---- SOURCE DOCUMENT

Former British Prime Minister Tony Blair has apologized for aspects of the Iraq war in an interview with CNN on Sunday, although analysts suggest that the gesture is too little, too late.


“I can say that I apologize for the fact that the intelligence we received was wrong because, even though he [late Iraqi President Saddam Hussein] had used chemical weapons extensively against his own people, against others, the program in the form that we thought it was did not exist in the way that we thought,” Blair told CNN anchor Fareed Zakaria


Blair unleashed his apology on the American news network ahead of the release of Britain’s Iraq war probe, known as the Chilcot Inquiry.


However, his long-awaited apology was long due for some observers while for others, it was “hardly an apology,” George Joffe, a research fellow and lecturer at the center of international studies, University of Cambridge, told Al Arabiya News.


“It was an acknowledgement,” Joffe explained, adding “all he said basically that he made mistakes but getting rid of Saddam was not.”


Blair fell short of a whole-encompassing apology for the war when he said: “I find it hard to apologize for removing Saddam. I think, even from today in 2015, it is better that he’s not there than that he is there.”


But in the same time, Blair conceded that the Iraq war was partly to blame for the rise of the ISIS, which is currently occupying large swathes of territories in Iraq and Syria.


Responsibility

“Of course, you can’t say that those of us who removed Saddam in 2003 bear no responsibility for the situation in 2015,” he said.


The former British prime minister said Iraq with or without Saddam would have been affected with the Arab Spring which began in 2011, and to his defense, he said “ISIS actually came to prominence from a base in Syria and not in Iraq.”

--------
---- SUPPLIED DATA

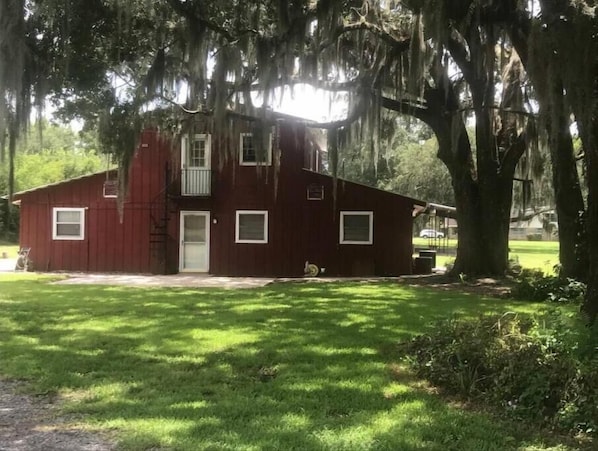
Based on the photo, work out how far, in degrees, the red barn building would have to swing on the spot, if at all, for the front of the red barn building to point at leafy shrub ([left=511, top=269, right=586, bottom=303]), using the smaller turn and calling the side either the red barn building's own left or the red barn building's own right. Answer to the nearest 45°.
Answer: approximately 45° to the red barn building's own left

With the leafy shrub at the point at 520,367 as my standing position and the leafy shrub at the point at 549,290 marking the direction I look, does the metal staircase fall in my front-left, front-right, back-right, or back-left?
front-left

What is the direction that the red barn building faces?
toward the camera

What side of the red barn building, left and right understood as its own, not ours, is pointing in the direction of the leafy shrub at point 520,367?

--------

EXERCISE SET:
- A) Rewrite the records from the line containing "With the leafy" through the end of the records as a JSON list of strings, with one string per line and blank lines omitted.
- B) Extend the article on Tony Blair's apology for the Iraq war, starting after its final sentence.
The article and the records are unrelated to each other.

RESULTS IN ORDER:
- A)
[
  "With the leafy shrub at the point at 520,367 as my standing position and the leafy shrub at the point at 549,290 marking the direction I look, does the metal staircase fall in my front-left, front-right, back-right, or back-left?",
  "front-left",
  "What is the direction that the red barn building faces?",
  "toward the camera",
  "What side of the red barn building, left and right understood as its own, not ours, is pointing in the direction of the leafy shrub at point 520,367?"
]

- B)
He also said Western countries have tried different myriad of options in the region, keeping the debate over Western intervention as inconclusive.


“We have tried intervention and putting down troops in Iraq; we’ve tried intervention without putting in troops in Libya; and we’ve tried no intervention at all but demanding regime change in Syria,” Blair said. “It’s not clear to me that, even if our policy did not work, subsequent policies have worked better.”


Chris Doyle, director of the London-based Council for Arab-British Understanding (CAABU), also said intervening in conflict zones is still a continuous debate in the UK and the West.


But he said in 2003, both the Conservative and the Labour Party “did not have enough debate” on a leadership level.


Blair, who served as prime minister between 1997 and 2007, has repeatedly denied rushing to war. Under his leadership, Britain made the second biggest troop contribution to the Iraq invasion, and British forces were stationed in the country until 2011.


Doyle also criticized Blair for choosing an American news network to unleash his apology and not in Britain nor did he acknowledge his mistakes to the Iraqi people.


“He was given ample of opportunities. So many opportunities, invited to say sorry, to apologize, and he avoided at every single turn,” Doyle said, mulling Blair’s continuous media exposure and his concern for the future of the Labor party might have pushed him to acknowledge the past mistakes in 2003.


The interview could also serve him and could possibly make him more likeable, Doyle said. “I think most people prefer to be liked and loved rather than hated.”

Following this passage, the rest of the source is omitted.